### Dokumenttext
Er hatte damals von Senior Expert Service gehört. Die Bonner Stiftung vermittelt weltweit 'Experten im aktiven Ruhestand', wie sie schreiben. Die Rentner und Pensionäre bilden in anderen Ländern ehrenamtlich Fachkräfte und Manager aus, helfen Mittelständlern mit ihrer Erfahrung in schwierigen Situationen. Die Unternehmen vor Ort müssen lediglich eine Vermittlungsgebühr und die Kosten für die Reise und Verpflegung der Senioren-Experten zahlen. Nicht umsonst, aber im Vergleich zu professionellen Unternehmensberatungen fast nichts.

Wöhrmann sieht als ehrenamtlicher Berater zunächst Indien, dann Bosnien-Herzegowina, schließlich Polen. 'Danach hat meine Frau gesagt, ich soll mir was in der Nähe suchen.' Seit 2002 ist Wöhrmann bei den Aktiv-Senioren Bayern. Das Prinzip des 1984 gegründeten Vereins ist dem Senior Expert Service ähnlich. Die Berater bekommen für ihre Mühe kein Geld, die Kunden zahlen einen Kostenbeitrag an den Verein: meist zwischen 100 und 150 Euro pro Auftrag. Ein Betrag, für den normale Unternehmensberater nur wenige Minuten arbeiten würden. Normale Unternehmensberater wie Sebastian Fuchs.

### Gesammelte Daten

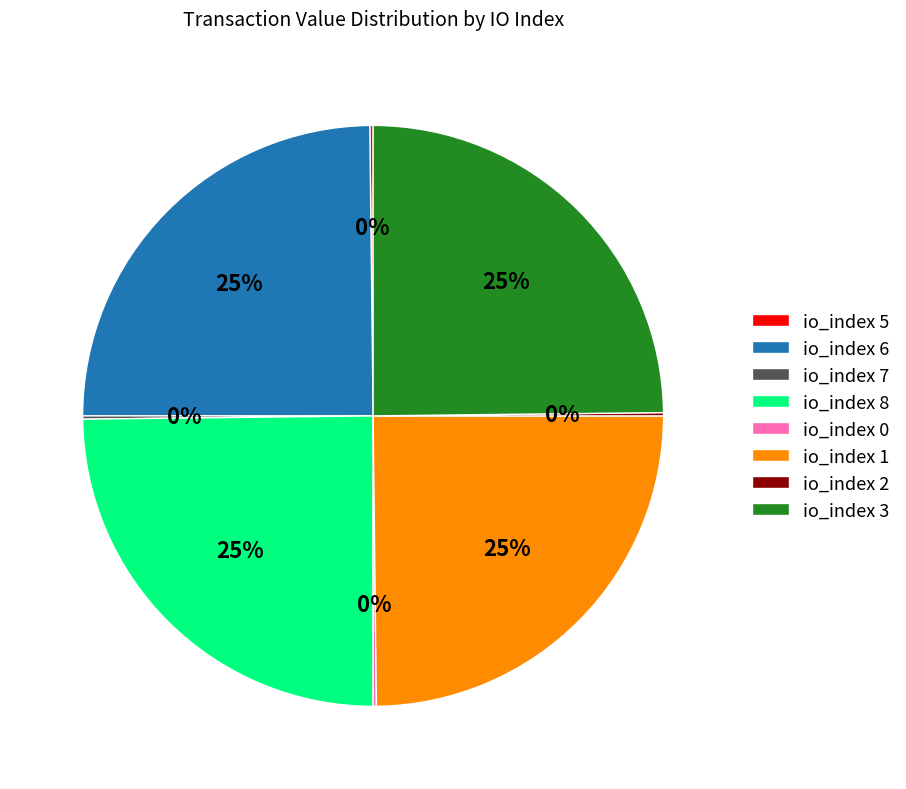

To the nearest percent, what percentage of the pie is io_index 1?

25%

### Aufgaben im Überblick
• 1. Stimmen die folgenden Aussagen mit dem Text über ehrenamtliche Senioren-Berater überein? Beantworte jede mit Ja oder Nein und zitiere dazu die entscheidenden Worte des Textes wörtlich.
(a) Der Verein Aktiv-Senioren Bayern wurde 1984 gegründet.
(b) Die Berater der Aktiv-Senioren Bayern erhalten für ihre Arbeit Geld.
(c) Wöhrmann war als ehrenamtlicher Berater zuerst in Polen tätig.
• 2. Schreibe den Text über ehrenamtliche Senioren-Berater nach seinem letzten Satz weiter.

### Antworten je Aufgabe
• 1.
(a) Ja: „Das Prinzip des 1984 gegründeten Vereins ist dem Senior Expert Service ähnlich.“
(b) Nein: „Die Berater bekommen für ihre Mühe kein Geld“
(c) Nein: „Wöhrmann sieht als ehrenamtlicher Berater zunächst Indien, dann Bosnien-Herzegowina, schließlich Polen.“

• 2.
'Wir verknüpfen Strategie- und Managementberatung mit Data-Mining', beschrieb Sebastian Fuchs sein Unternehmenskonzept beim ersten Treffen Henrich Wöhrmann und Peter Ramm. 'Eine schöne Wortwolke', sagte daraufhin Wöhrmann. 'Erklären Sie das mal Ihrer Putzfrau', sagte Ramm. Fuchs und seine Kollegen waren baff. 'Eine einfache Frage, die wir erst mal gar nicht beantworten konnten.' Es ist das Konzept und die Stärke der Aktiv-Senioren, gerade im Vergleich zu professionellen Beratern. 'Wir haben keine eigenen Interessen. Wir stellen also oft die dümmsten Fragen - und die ungemütlichsten', sagt Ramm. 'Und diese Fragen wurzeln zu 90 Prozent in gesundem Menschenverstand, ein bisschen in Erfahrung. Fachwissen ist unwichtig', sagt Wöhrmann.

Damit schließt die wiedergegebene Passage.